== ТЕКСТ ДЛЯ ЧТЕНИЯ ==
▶

Это прежде всего свобода выбора

Автор фото: vimeo.com

Охад Наарин, один из самых известных и востребованных хореографов мира, о национальной предрасположенности к искусствам, табу и моральном кодексе. Охад Наарин с 1990 года возглавляет компанию современного танца "Батшева", которая, по сути, является визитной карточкой израильской культуры.

В одном из ваших номеров артисты выводят из зала на сцену несколько зрителей, в том числе немолодых, и танцуют с ними. На гастролях "Батшевы" в Петербурге Мариинский театр в конце взорвался бешеной овацией. Есть разница в том, как в этом номере участвуют и как на него реагируют в разных странах?

◀

== РАЗДЕЛ ДАННЫХ ==
▶

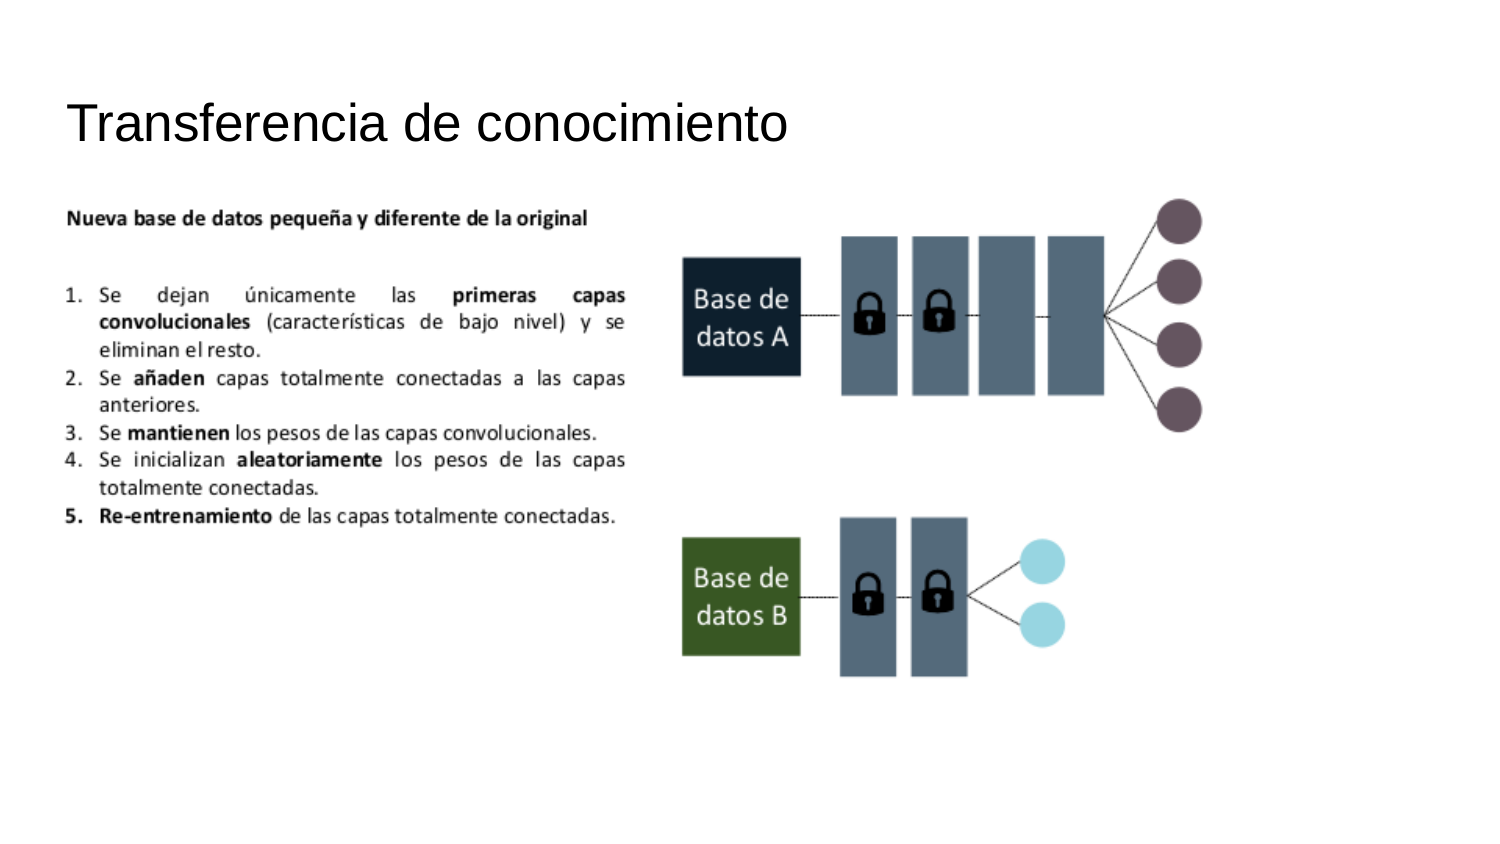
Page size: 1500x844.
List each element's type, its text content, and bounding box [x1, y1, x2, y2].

◀

== ЗАДАНИЕ ==
Воспроизведите текст для чтения целиком, слово в слово. Листинг здесь никакой роли не играет.

== ВЫПОЛНЕННОЕ ЗАДАНИЕ ==
Это прежде всего свобода выбора

Автор фото: vimeo.com

Охад Наарин, один из самых известных и востребованных хореографов мира, о национальной предрасположенности к искусствам, табу и моральном кодексе. Охад Наарин с 1990 года возглавляет компанию современного танца "Батшева", которая, по сути, является визитной карточкой израильской культуры.

В одном из ваших номеров артисты выводят из зала на сцену несколько зрителей, в том числе немолодых, и танцуют с ними. На гастролях "Батшевы" в Петербурге Мариинский театр в конце взорвался бешеной овацией. Есть разница в том, как в этом номере участвуют и как на него реагируют в разных странах?